WHAT THE TASK ASKS:
Could you please reproduce all the records below exactly, leaving out the images?

ENTRIES SUPPLIED:
----------------
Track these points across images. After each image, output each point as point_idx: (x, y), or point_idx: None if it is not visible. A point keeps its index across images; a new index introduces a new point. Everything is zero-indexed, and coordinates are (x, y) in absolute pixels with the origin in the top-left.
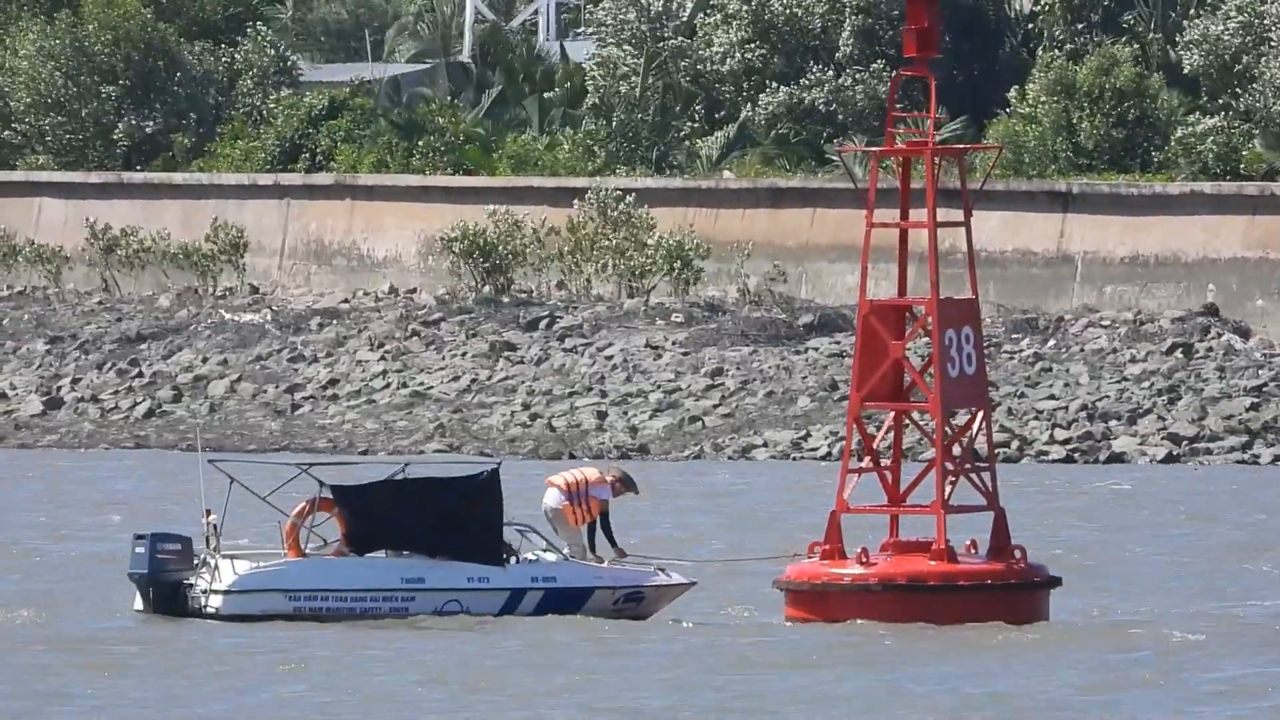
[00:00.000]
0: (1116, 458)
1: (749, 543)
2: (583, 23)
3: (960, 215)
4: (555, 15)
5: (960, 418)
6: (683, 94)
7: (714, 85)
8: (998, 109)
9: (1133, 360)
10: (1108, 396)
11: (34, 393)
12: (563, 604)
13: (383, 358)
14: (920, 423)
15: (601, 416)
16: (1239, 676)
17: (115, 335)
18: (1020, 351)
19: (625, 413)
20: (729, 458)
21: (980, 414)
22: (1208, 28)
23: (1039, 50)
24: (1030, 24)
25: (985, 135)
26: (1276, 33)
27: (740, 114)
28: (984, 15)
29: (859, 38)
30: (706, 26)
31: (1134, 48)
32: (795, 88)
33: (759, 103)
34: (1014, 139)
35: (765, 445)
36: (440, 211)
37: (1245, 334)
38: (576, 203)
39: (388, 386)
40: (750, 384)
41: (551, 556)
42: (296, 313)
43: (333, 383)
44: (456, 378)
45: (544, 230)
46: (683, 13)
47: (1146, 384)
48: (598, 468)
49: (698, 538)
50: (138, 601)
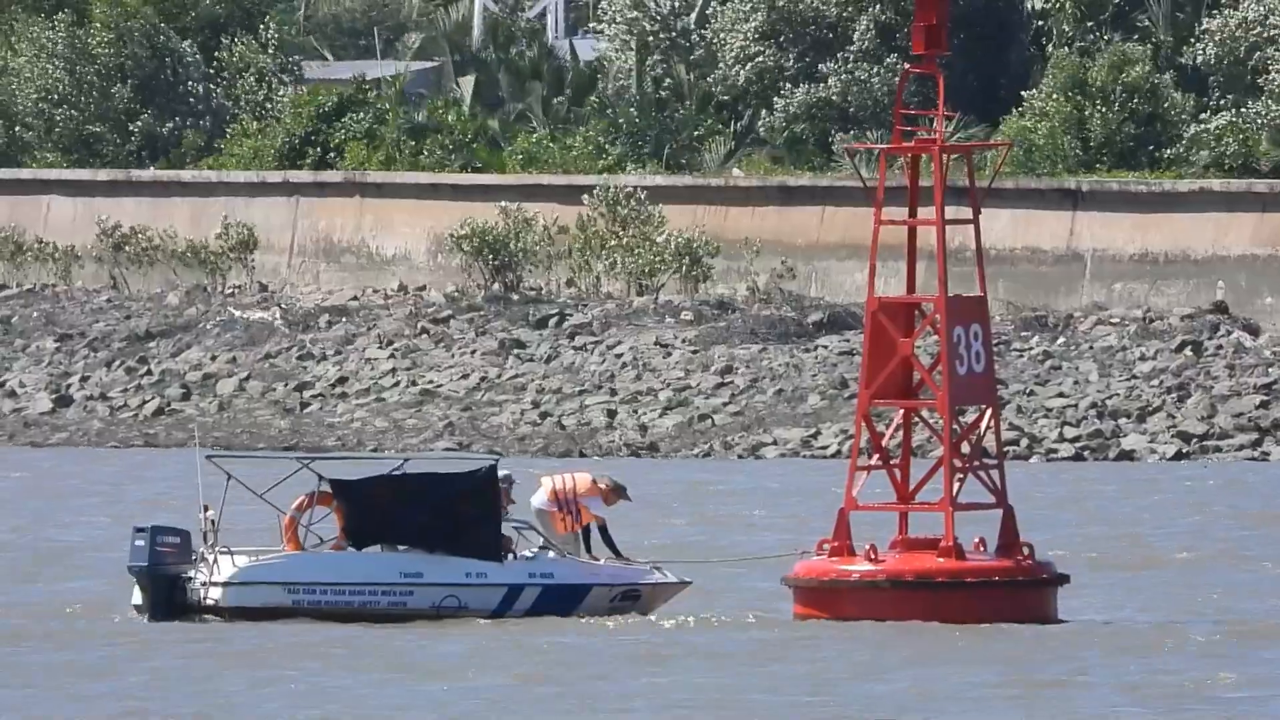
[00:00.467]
0: (1126, 455)
1: (751, 543)
2: (590, 19)
3: (969, 213)
4: (564, 12)
5: (969, 415)
6: (697, 94)
7: (725, 95)
8: (1010, 107)
9: (1142, 358)
10: (1117, 394)
11: (43, 390)
12: (560, 600)
13: (392, 355)
14: (929, 420)
15: (611, 414)
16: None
17: (124, 333)
18: (1029, 349)
19: (635, 411)
20: (739, 456)
21: (989, 411)
22: (1227, 19)
23: (1049, 48)
24: (1040, 21)
25: (997, 134)
26: None
27: (756, 121)
28: (995, 14)
29: (877, 31)
30: (720, 22)
31: (1145, 47)
32: (812, 86)
33: (775, 108)
34: (1024, 136)
35: (775, 443)
36: (450, 209)
37: (1255, 331)
38: (585, 198)
39: (397, 384)
40: (760, 382)
41: (549, 553)
42: (305, 310)
43: (342, 381)
44: (466, 375)
45: (554, 228)
46: (691, 12)
47: (1156, 382)
48: (591, 474)
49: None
50: (136, 595)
----------------
FINISHED TASK:
Track these points across images. After each image, output each point as point_idx: (x, y), or point_idx: None if it is not visible. A point keeps its index across images; a new index introduces a new point. Everything is zero-indexed, and coordinates are (x, y) in absolute pixels with the origin in the top-left.
[00:00.000]
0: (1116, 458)
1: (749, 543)
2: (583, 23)
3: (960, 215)
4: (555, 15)
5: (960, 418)
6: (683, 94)
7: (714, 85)
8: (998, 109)
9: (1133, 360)
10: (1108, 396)
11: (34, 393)
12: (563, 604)
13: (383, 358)
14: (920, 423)
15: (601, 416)
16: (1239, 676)
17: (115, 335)
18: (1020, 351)
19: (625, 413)
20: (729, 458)
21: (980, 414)
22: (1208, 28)
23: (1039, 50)
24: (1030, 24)
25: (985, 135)
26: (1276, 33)
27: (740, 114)
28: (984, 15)
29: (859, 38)
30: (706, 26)
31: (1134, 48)
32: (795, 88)
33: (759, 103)
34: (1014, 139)
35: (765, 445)
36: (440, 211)
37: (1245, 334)
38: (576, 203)
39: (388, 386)
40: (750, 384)
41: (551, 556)
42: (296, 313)
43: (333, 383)
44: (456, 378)
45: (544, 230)
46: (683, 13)
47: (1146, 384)
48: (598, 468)
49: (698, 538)
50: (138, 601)
[00:00.467]
0: (1126, 455)
1: (751, 543)
2: (590, 19)
3: (969, 213)
4: (564, 12)
5: (969, 415)
6: (697, 94)
7: (725, 95)
8: (1010, 107)
9: (1142, 358)
10: (1117, 394)
11: (43, 390)
12: (560, 600)
13: (392, 355)
14: (929, 420)
15: (611, 414)
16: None
17: (124, 333)
18: (1029, 349)
19: (635, 411)
20: (739, 456)
21: (989, 411)
22: (1227, 19)
23: (1049, 48)
24: (1040, 21)
25: (997, 134)
26: None
27: (756, 121)
28: (995, 14)
29: (877, 31)
30: (720, 22)
31: (1145, 47)
32: (812, 86)
33: (775, 108)
34: (1024, 136)
35: (775, 443)
36: (450, 209)
37: (1255, 331)
38: (585, 198)
39: (397, 384)
40: (760, 382)
41: (549, 553)
42: (305, 310)
43: (342, 381)
44: (466, 375)
45: (554, 228)
46: (691, 12)
47: (1156, 382)
48: (591, 474)
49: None
50: (136, 595)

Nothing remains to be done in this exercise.